Write out each of the rows below verbatim, keeping every character unchanged.

## [SUPPLIED DATA]
◆ ◆ ◆ ◆ ◆ ◆ ◆
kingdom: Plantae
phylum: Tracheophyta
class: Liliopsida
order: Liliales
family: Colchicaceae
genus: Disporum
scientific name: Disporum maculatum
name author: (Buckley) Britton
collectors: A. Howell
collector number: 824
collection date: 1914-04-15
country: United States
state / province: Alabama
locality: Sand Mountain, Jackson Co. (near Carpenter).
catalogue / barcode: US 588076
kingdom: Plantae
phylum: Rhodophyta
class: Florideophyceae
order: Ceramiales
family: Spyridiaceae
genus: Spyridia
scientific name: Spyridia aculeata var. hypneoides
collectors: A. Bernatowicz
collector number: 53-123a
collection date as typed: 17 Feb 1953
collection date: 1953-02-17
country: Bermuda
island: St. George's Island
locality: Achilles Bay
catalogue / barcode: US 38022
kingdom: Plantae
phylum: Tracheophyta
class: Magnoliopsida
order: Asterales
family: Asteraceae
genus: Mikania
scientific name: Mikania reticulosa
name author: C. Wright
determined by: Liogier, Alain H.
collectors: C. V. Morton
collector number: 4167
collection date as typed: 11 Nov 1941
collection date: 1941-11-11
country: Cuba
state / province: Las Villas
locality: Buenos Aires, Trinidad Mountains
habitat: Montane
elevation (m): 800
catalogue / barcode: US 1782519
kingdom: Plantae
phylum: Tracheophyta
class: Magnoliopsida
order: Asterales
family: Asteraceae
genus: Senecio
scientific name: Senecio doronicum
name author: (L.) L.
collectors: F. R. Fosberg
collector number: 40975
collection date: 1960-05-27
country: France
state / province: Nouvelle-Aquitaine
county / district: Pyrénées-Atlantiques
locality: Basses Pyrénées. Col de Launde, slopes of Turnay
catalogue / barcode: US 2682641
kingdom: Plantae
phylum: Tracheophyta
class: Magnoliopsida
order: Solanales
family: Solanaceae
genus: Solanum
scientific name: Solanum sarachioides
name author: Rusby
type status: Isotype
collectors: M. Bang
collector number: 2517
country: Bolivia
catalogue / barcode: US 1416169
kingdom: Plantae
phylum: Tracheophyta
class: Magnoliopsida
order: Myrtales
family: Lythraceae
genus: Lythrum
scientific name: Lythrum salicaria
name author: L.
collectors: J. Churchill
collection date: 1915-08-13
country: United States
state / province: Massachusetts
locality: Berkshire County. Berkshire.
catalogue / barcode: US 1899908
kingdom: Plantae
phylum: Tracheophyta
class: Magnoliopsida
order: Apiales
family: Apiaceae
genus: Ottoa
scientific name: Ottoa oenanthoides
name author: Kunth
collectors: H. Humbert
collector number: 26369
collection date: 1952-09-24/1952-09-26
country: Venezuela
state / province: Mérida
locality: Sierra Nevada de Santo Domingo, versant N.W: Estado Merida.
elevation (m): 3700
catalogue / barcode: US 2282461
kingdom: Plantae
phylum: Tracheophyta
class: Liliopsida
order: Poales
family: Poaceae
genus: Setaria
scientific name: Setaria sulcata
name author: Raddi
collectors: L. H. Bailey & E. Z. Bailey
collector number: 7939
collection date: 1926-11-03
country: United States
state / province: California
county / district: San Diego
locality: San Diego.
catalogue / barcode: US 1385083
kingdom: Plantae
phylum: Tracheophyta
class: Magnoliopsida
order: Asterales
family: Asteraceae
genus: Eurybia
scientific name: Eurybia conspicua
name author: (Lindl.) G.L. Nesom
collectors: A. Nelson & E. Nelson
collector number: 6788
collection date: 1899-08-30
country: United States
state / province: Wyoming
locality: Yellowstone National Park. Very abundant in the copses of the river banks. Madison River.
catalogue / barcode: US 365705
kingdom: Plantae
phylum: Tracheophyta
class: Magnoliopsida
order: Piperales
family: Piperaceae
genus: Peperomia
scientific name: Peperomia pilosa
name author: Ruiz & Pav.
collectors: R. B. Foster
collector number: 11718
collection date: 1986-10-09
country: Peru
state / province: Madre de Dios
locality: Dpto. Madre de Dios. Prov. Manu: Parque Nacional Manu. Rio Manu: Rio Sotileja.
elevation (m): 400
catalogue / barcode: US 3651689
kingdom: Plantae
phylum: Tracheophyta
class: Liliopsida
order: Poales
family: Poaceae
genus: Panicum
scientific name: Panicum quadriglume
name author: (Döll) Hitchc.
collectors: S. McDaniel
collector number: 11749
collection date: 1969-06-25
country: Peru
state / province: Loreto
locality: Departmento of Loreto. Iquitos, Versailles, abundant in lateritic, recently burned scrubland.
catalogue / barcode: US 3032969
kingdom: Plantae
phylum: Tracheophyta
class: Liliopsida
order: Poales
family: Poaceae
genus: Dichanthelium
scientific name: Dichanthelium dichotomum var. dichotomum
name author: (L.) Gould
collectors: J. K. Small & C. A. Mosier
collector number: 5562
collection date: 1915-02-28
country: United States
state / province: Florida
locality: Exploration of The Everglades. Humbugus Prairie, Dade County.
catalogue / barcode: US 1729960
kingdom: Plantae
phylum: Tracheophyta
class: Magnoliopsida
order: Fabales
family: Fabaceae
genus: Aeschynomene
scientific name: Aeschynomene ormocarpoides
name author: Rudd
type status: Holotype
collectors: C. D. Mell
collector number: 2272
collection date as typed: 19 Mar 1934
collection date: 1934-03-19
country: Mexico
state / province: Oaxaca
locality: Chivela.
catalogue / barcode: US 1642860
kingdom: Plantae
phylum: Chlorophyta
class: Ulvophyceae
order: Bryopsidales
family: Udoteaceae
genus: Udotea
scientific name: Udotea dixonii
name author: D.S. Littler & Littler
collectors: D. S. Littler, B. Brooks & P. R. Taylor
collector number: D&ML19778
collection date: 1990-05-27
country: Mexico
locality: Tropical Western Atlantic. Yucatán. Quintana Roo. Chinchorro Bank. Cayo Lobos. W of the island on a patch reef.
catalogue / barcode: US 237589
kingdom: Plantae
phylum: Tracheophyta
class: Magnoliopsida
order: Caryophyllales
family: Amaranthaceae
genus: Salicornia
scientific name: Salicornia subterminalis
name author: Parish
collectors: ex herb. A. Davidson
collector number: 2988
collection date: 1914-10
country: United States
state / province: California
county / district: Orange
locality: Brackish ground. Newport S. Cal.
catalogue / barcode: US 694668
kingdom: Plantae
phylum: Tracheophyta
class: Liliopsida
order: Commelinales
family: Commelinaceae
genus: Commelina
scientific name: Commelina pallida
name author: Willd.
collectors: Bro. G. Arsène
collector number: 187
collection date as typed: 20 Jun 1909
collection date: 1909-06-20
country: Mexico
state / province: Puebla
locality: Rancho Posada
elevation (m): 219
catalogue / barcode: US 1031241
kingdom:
◆ ◆ ◆ ◆ ◆ ◆ ◆
## [TASK ANSWER]
kingdom: Plantae
phylum: Tracheophyta
class: Liliopsida
order: Liliales
family: Colchicaceae
genus: Disporum
scientific name: Disporum maculatum
name author: (Buckley) Britton
collectors: A. Howell
collector number: 824
collection date: 1914-04-15
country: United States
state / province: Alabama
locality: Sand Mountain, Jackson Co. (near Carpenter).
catalogue / barcode: US 588076
kingdom: Plantae
phylum: Rhodophyta
class: Florideophyceae
order: Ceramiales
family: Spyridiaceae
genus: Spyridia
scientific name: Spyridia aculeata var. hypneoides
collectors: A. Bernatowicz
collector number: 53-123a
collection date as typed: 17 Feb 1953
collection date: 1953-02-17
country: Bermuda
island: St. George's Island
locality: Achilles Bay
catalogue / barcode: US 38022
kingdom: Plantae
phylum: Tracheophyta
class: Magnoliopsida
order: Asterales
family: Asteraceae
genus: Mikania
scientific name: Mikania reticulosa
name author: C. Wright
determined by: Liogier, Alain H.
collectors: C. V. Morton
collector number: 4167
collection date as typed: 11 Nov 1941
collection date: 1941-11-11
country: Cuba
state / province: Las Villas
locality: Buenos Aires, Trinidad Mountains
habitat: Montane
elevation (m): 800
catalogue / barcode: US 1782519
kingdom: Plantae
phylum: Tracheophyta
class: Magnoliopsida
order: Asterales
family: Asteraceae
genus: Senecio
scientific name: Senecio doronicum
name author: (L.) L.
collectors: F. R. Fosberg
collector number: 40975
collection date: 1960-05-27
country: France
state / province: Nouvelle-Aquitaine
county / district: Pyrénées-Atlantiques
locality: Basses Pyrénées. Col de Launde, slopes of Turnay
catalogue / barcode: US 2682641
kingdom: Plantae
phylum: Tracheophyta
class: Magnoliopsida
order: Solanales
family: Solanaceae
genus: Solanum
scientific name: Solanum sarachioides
name author: Rusby
type status: Isotype
collectors: M. Bang
collector number: 2517
country: Bolivia
catalogue / barcode: US 1416169
kingdom: Plantae
phylum: Tracheophyta
class: Magnoliopsida
order: Myrtales
family: Lythraceae
genus: Lythrum
scientific name: Lythrum salicaria
name author: L.
collectors: J. Churchill
collection date: 1915-08-13
country: United States
state / province: Massachusetts
locality: Berkshire County. Berkshire.
catalogue / barcode: US 1899908
kingdom: Plantae
phylum: Tracheophyta
class: Magnoliopsida
order: Apiales
family: Apiaceae
genus: Ottoa
scientific name: Ottoa oenanthoides
name author: Kunth
collectors: H. Humbert
collector number: 26369
collection date: 1952-09-24/1952-09-26
country: Venezuela
state / province: Mérida
locality: Sierra Nevada de Santo Domingo, versant N.W: Estado Merida.
elevation (m): 3700
catalogue / barcode: US 2282461
kingdom: Plantae
phylum: Tracheophyta
class: Liliopsida
order: Poales
family: Poaceae
genus: Setaria
scientific name: Setaria sulcata
name author: Raddi
collectors: L. H. Bailey & E. Z. Bailey
collector number: 7939
collection date: 1926-11-03
country: United States
state / province: California
county / district: San Diego
locality: San Diego.
catalogue / barcode: US 1385083
kingdom: Plantae
phylum: Tracheophyta
class: Magnoliopsida
order: Asterales
family: Asteraceae
genus: Eurybia
scientific name: Eurybia conspicua
name author: (Lindl.) G.L. Nesom
collectors: A. Nelson & E. Nelson
collector number: 6788
collection date: 1899-08-30
country: United States
state / province: Wyoming
locality: Yellowstone National Park. Very abundant in the copses of the river banks. Madison River.
catalogue / barcode: US 365705
kingdom: Plantae
phylum: Tracheophyta
class: Magnoliopsida
order: Piperales
family: Piperaceae
genus: Peperomia
scientific name: Peperomia pilosa
name author: Ruiz & Pav.
collectors: R. B. Foster
collector number: 11718
collection date: 1986-10-09
country: Peru
state / province: Madre de Dios
locality: Dpto. Madre de Dios. Prov. Manu: Parque Nacional Manu. Rio Manu: Rio Sotileja.
elevation (m): 400
catalogue / barcode: US 3651689
kingdom: Plantae
phylum: Tracheophyta
class: Liliopsida
order: Poales
family: Poaceae
genus: Panicum
scientific name: Panicum quadriglume
name author: (Döll) Hitchc.
collectors: S. McDaniel
collector number: 11749
collection date: 1969-06-25
country: Peru
state / province: Loreto
locality: Departmento of Loreto. Iquitos, Versailles, abundant in lateritic, recently burned scrubland.
catalogue / barcode: US 3032969
kingdom: Plantae
phylum: Tracheophyta
class: Liliopsida
order: Poales
family: Poaceae
genus: Dichanthelium
scientific name: Dichanthelium dichotomum var. dichotomum
name author: (L.) Gould
collectors: J. K. Small & C. A. Mosier
collector number: 5562
collection date: 1915-02-28
country: United States
state / province: Florida
locality: Exploration of The Everglades. Humbugus Prairie, Dade County.
catalogue / barcode: US 1729960
kingdom: Plantae
phylum: Tracheophyta
class: Magnoliopsida
order: Fabales
family: Fabaceae
genus: Aeschynomene
scientific name: Aeschynomene ormocarpoides
name author: Rudd
type status: Holotype
collectors: C. D. Mell
collector number: 2272
collection date as typed: 19 Mar 1934
collection date: 1934-03-19
country: Mexico
state / province: Oaxaca
locality: Chivela.
catalogue / barcode: US 1642860
kingdom: Plantae
phylum: Chlorophyta
class: Ulvophyceae
order: Bryopsidales
family: Udoteaceae
genus: Udotea
scientific name: Udotea dixonii
name author: D.S. Littler & Littler
collectors: D. S. Littler, B. Brooks & P. R. Taylor
collector number: D&ML19778
collection date: 1990-05-27
country: Mexico
locality: Tropical Western Atlantic. Yucatán. Quintana Roo. Chinchorro Bank. Cayo Lobos. W of the island on a patch reef.
catalogue / barcode: US 237589
kingdom: Plantae
phylum: Tracheophyta
class: Magnoliopsida
order: Caryophyllales
family: Amaranthaceae
genus: Salicornia
scientific name: Salicornia subterminalis
name author: Parish
collectors: ex herb. A. Davidson
collector number: 2988
collection date: 1914-10
country: United States
state / province: California
county / district: Orange
locality: Brackish ground. Newport S. Cal.
catalogue / barcode: US 694668
kingdom: Plantae
phylum: Tracheophyta
class: Liliopsida
order: Commelinales
family: Commelinaceae
genus: Commelina
scientific name: Commelina pallida
name author: Willd.
collectors: Bro. G. Arsène
collector number: 187
collection date as typed: 20 Jun 1909
collection date: 1909-06-20
country: Mexico
state / province: Puebla
locality: Rancho Posada
elevation (m): 219
catalogue / barcode: US 1031241
kingdom:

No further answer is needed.